PAM is connecting to a SQL server trying to verify a target account but getting the following error:
SEVERE: UpdateTargetAccountCmd.invoke -1: The driver could not establish a secure connection to SQL Server by using Secure Sockets Layer (SSL) encryption. Error: "java.security.cert.CertificateException: Certificates does not conform to algorithm constraints".
The server side certificate might be using SHA1 algorithm.
Try openssl command against your MSSQL server service port to check the server certificate.

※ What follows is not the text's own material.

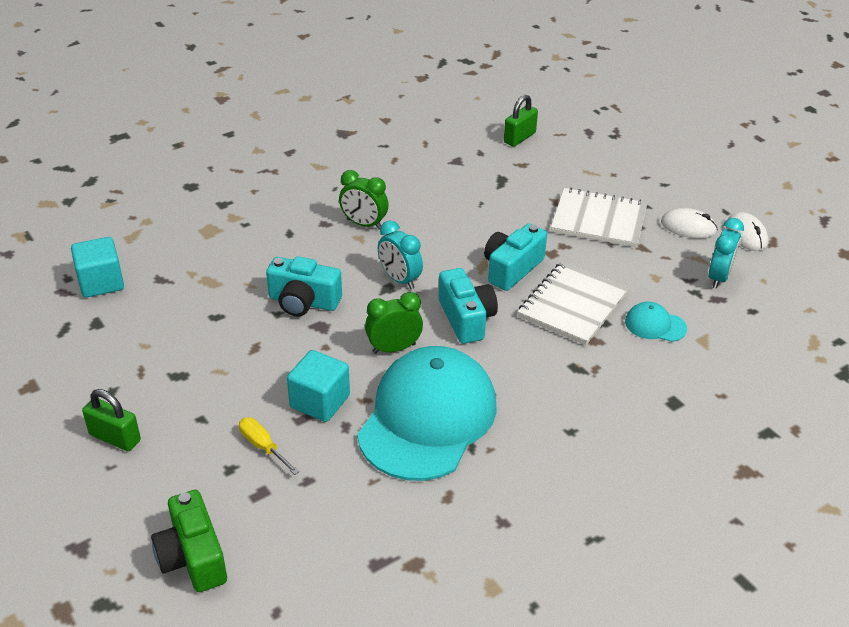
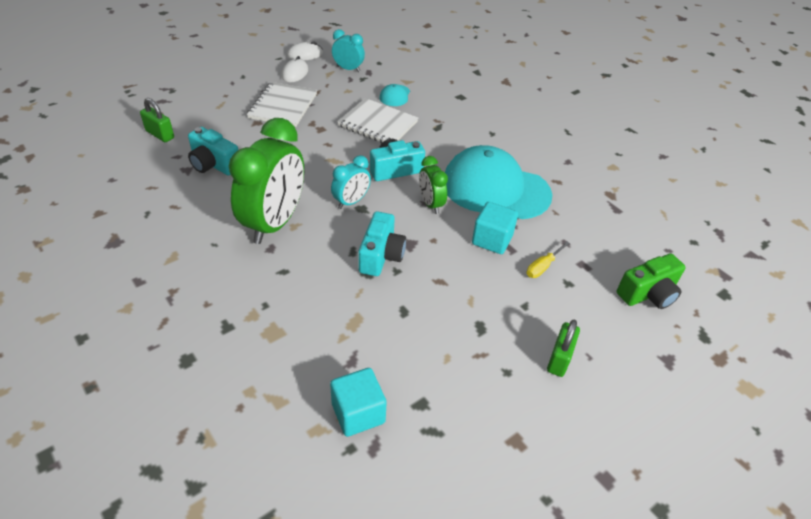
camera: 95 degrees left, 5 degrees up
green clock [339,170,389,230] -> green clock [229,118,304,244], size x2.03
turquoise camera [484,224,547,291] -> turquoise camera moved to [188,127,238,175]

openssl s_client -connect <MSSQL IP>:<Port>
This should list your server certificate.
Copy the certificate part where it starts(and including) -----BEGING CERTIFICATE----- and until(and including) -----END CERTIFICATE----- and an empty line after that in to a text file
For example, save the certificate below.
Let's say you saved the certificate as cert.txt
Then run the following command against that file to confirm if it is SHA1 or SHA2.
openssl x509 -text -in cert.txt
This will output something like below:
Certificate: Data: Version: 3 (0x2)
Serial Number: 47:2b:43:a2:d3:8b:77:ea
Signature Algorithm: sha256WithRSAEncryption
In the above sample, you can see it is using SHA2
SHA1 is obsolete so you need to ensure your server certificate is SHA2.